Sapologia della j

Lettera al direttore

Caro Mauro, il cortese lettore Michele Gaslini ha molto benevolmente commentato il mio contributo: “La verità su un’antica espulsione”, lodando il mio uso al posto della “i” della “j” tra due vocali o all’inizio di parola se essa è seguita da altra vocale.

Si sappia che non si tratta di un vezzo o di un capriccio ma di una regola, che la mia brava maestra della scuola elementare di Agrigento (anni 1935-1940) mi inculcò in maniera indelebile.

Essa mi convinse con un argomento che ancor oggi ritengo inconfutabile: nei casi citati il suono della “i” non è identico a quello degli altri casi, ma inevitabilmente tende quasi ad un “ghi” attenuato.

Basta pronunciare parole come ajuto, gennajo, jeri per accorgersene.

Qualcuno dirà che si tratta di sfumature, ma le sfumature sono importanti e non soltanto per barbieri e parrucchieri.

La mia brava maestra – la signora Laura Sala – aveva un amore sconfinato per le vocali e intendeva che fossero rispettate e   si distinguesse perciò bene la pronuncia di quelle aperte da quelle chiuse (distinzione che specialmente nel meridione è ignorata o negletta), anche per evitare equivoci.

Una prova dell’assunto mi fu data da quel racconto di Achille Campanile in cui un lettore avendo aderito all’invito dalla direttrice: “se avete delle domande da porci, non esitate, siamo qui per soddisfare le vostre curiosità”, viene da lei ricevuto ma cacciato in malo modo proprio perché non aveva capito che tra porci (o aperta) e porci (o chiusa) c’è una notevole differenza.

E così per le altre vocali come tra rosa (fiore) e rosa (participio passato): “Per calmare l’ira di una donna rosa dalla gelosia non basta offrirle una rosa”.

Ma torniamo alla mia “j”.

La mia pervicacia a restare fedele al saggio insegnamento della signora Laura non ha mancato di procurarmi difficoltà e nocumento.

Non ti dico quante volte le mie parole nobilitate da quella vocale (o semivocale?) mi sono state censurate da superiori o direttori di giornali.

È obsoleta, mi è stato obiettato, è desueta e addirittura meno gentilmente “sa di cadavere”.

Ebbene sì, sono il giapponese della j, costi quel che costi.

Mi sono state così negate promozioni, prestigiose case editrici hanno rifiutato mie importanti opere letterarie con la scusa che per ragioni di “editing”, come dicono loro nel loro barbaro gergo, volevano impormi di sacrificare i miei principi e di tradire la memoria della brava signora Laura.

Ho preferito rinunciare a fama ed onori.

E’ la letteratura italiana che ha perduto molto dalla mia rinuncia, non io.

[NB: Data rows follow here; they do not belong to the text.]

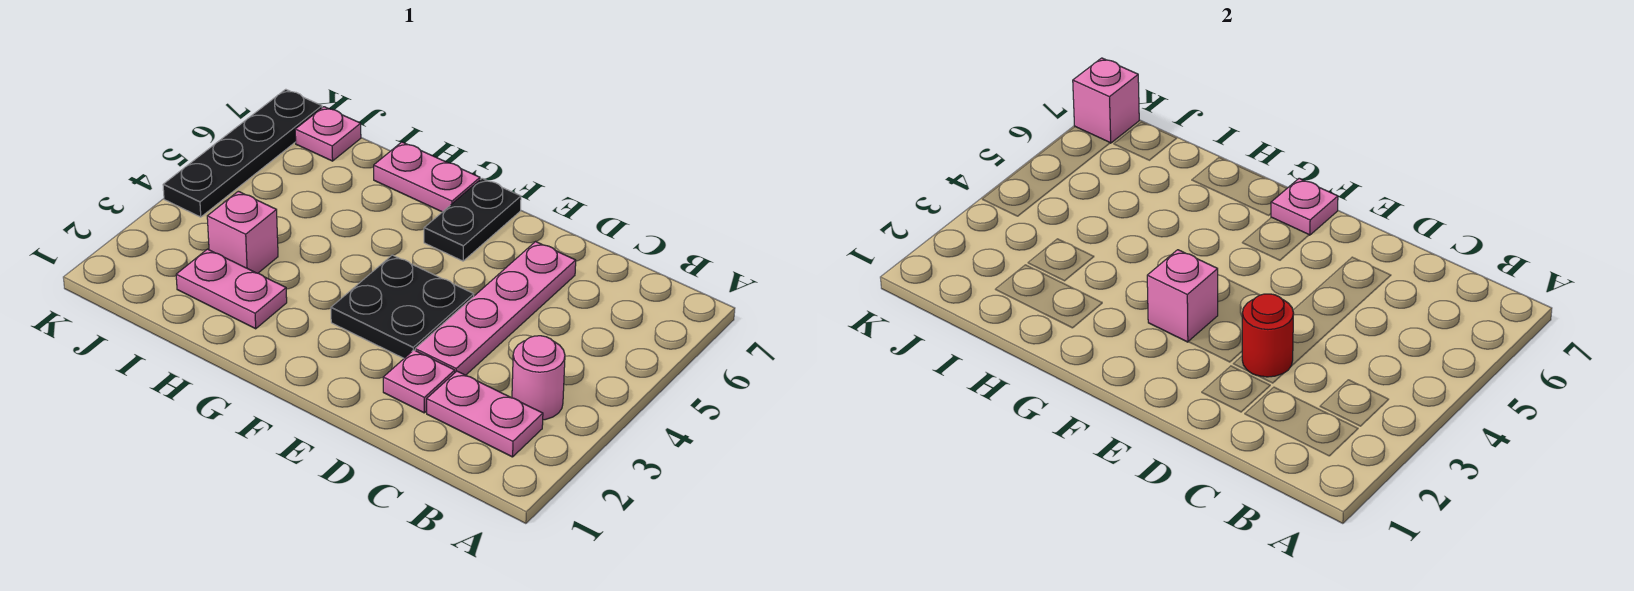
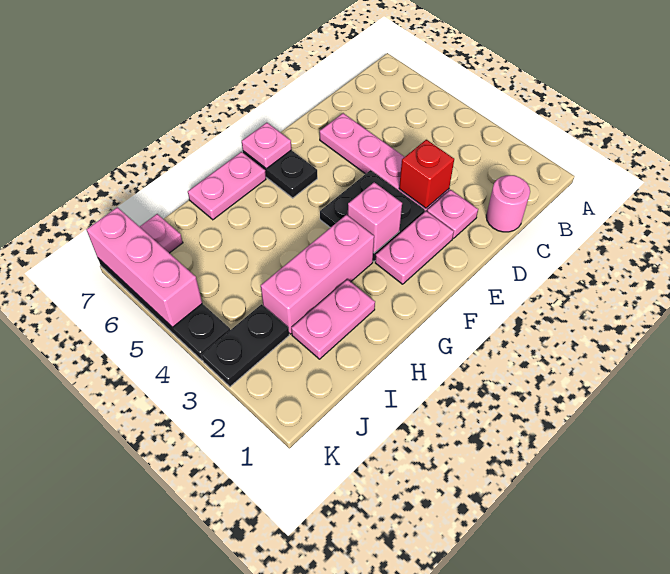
pink plate B2:C2 level 1 -> pink plate E2:F2 level 1
pink round brick B3 level 1 -> pink round brick C1 level 1
red round brick D3 level 2 -> red brick D3 level 2
pink brick I3 level 1 -> pink brick G3:I3 level 1
none -> black plate J3:K3 level 1
pink brick K7 level 2 -> pink brick K5:K7 level 2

Gloria ed eterno riconoscenza a te, caro Mauro, che hai rispettato senza esitare né titubare il mio stile, anche ortografico, ed anche onore al gentile lettore Gaslini che, ne sono certo, ha utilizzato la parola “arcaicizzante” come un complimento e che spero continuerà a sostenermi in questa dura lotta e chissà ad associarvisi sino alla vittoria finale.